To save her political career, McCaskill needs to show people in the show-me state that she is a true fiscal conservative. When it comes to truth in political advertising, the public has to take whatever crumbs politicians and spinners toss at us and be grateful there was a crumb. But even when a crumb does occasionally come our way, it can still be as full of self-interest as it is of public interest. Its best to just take what you can get and appreciate it.
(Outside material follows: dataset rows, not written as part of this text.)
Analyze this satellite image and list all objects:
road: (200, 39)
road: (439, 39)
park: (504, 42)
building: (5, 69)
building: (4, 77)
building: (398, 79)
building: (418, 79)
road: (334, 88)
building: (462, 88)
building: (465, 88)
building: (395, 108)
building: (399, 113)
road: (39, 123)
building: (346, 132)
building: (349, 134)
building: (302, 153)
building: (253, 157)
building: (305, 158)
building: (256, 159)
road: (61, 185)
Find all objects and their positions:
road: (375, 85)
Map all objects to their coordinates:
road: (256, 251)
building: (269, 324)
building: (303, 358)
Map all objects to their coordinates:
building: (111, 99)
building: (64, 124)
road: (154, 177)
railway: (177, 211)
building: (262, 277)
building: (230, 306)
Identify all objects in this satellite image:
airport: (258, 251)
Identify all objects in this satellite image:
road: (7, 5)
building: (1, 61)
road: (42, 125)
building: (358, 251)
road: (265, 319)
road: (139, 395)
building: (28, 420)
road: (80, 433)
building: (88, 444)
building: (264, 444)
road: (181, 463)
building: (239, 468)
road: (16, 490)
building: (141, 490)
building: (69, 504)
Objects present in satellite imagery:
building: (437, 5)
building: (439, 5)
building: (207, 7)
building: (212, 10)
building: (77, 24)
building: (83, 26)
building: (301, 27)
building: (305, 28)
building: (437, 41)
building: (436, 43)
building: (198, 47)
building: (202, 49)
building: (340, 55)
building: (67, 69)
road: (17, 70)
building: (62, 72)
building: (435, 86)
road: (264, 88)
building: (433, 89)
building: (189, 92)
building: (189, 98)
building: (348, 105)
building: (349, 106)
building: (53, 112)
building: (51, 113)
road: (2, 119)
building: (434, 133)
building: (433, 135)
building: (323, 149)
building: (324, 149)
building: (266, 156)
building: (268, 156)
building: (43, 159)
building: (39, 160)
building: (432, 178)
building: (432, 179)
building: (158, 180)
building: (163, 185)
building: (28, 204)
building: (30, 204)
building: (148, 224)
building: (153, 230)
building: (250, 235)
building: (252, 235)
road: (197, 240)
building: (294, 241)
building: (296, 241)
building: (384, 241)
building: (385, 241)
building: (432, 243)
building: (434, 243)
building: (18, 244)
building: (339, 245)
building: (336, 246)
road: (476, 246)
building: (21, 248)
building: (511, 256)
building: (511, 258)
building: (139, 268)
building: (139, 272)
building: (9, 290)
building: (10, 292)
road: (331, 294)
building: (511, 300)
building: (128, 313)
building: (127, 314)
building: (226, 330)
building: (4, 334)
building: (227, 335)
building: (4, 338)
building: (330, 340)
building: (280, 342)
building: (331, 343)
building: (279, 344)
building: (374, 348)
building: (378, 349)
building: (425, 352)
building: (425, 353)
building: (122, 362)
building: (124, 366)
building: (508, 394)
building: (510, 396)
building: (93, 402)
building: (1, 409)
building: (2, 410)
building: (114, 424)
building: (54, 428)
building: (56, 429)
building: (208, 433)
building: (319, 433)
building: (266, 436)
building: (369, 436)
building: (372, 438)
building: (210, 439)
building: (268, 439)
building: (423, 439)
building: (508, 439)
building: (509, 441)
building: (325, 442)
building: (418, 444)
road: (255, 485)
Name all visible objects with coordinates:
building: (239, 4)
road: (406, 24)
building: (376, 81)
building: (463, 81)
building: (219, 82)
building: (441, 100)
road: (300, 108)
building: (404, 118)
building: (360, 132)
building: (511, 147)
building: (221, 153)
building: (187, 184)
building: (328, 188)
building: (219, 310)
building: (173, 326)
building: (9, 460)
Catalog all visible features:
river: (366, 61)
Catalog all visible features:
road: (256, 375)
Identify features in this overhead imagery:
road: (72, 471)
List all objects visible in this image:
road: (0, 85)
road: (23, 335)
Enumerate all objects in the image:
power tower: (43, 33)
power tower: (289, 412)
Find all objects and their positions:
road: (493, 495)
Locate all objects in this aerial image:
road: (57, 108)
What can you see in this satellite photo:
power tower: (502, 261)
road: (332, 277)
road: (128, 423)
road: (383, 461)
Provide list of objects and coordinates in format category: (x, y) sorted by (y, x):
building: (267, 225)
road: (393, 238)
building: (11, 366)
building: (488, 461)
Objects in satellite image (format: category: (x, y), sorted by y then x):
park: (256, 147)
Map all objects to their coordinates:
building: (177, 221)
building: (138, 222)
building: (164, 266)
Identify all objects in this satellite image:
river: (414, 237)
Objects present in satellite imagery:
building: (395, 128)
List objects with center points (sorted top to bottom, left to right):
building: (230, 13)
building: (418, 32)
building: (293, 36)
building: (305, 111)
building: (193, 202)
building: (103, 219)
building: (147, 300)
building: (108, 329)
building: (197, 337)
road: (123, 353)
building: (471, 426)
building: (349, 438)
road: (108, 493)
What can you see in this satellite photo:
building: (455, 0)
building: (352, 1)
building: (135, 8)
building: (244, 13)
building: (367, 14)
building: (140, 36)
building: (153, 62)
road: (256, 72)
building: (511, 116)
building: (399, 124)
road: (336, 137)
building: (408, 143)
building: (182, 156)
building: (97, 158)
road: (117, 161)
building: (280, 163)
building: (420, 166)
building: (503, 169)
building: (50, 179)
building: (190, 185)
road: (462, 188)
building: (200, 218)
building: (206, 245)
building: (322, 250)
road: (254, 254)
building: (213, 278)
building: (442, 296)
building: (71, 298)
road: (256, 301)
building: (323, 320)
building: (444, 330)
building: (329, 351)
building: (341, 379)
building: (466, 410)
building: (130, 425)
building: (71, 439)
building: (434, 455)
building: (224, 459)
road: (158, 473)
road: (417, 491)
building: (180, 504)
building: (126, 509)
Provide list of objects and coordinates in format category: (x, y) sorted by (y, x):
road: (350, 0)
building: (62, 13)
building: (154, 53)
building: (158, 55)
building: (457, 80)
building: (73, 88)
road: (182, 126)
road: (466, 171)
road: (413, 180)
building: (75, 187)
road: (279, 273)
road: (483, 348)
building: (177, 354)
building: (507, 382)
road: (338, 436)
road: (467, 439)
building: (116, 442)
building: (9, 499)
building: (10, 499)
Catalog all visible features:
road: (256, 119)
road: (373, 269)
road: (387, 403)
How does any of this apply 
to a new political party?
The matter of political self-interest before the public interest teaches harsh lessons. It says that good political leaders probably won't last long in office for the most part. Why? Because the good ones will face controversies and likely lose their seat when acting in the public interest hurts the politicians re-election chances. Voters tend to toss out politicians when they are irritated enough. 

That makes most politicians unwilling to engage in controversy, even when it is clear that the controversy needs to be engaged. Maybe that's why the founding fathers talked of citizen politicians instead of just a ruling class. Good leaders are willing to personally sacrifice for the public good. We don't have many leaders like that, but we do need them.

Neither the Democratic nor the Republican parties look like a place that can incubate and grow that kind of leadership. If it were otherwise, why did Senator McCaskill resort to saying what she said? It is hard to imagine that she would have accused people in congress of self-service before public service believing that was false. If her allegation is true, and I believe it is, then who gets the credit if you like it or blame if you don't? The Democratic and Republican parties, that's who. Other than those two, no other party has held power in congress or the white house for over a century.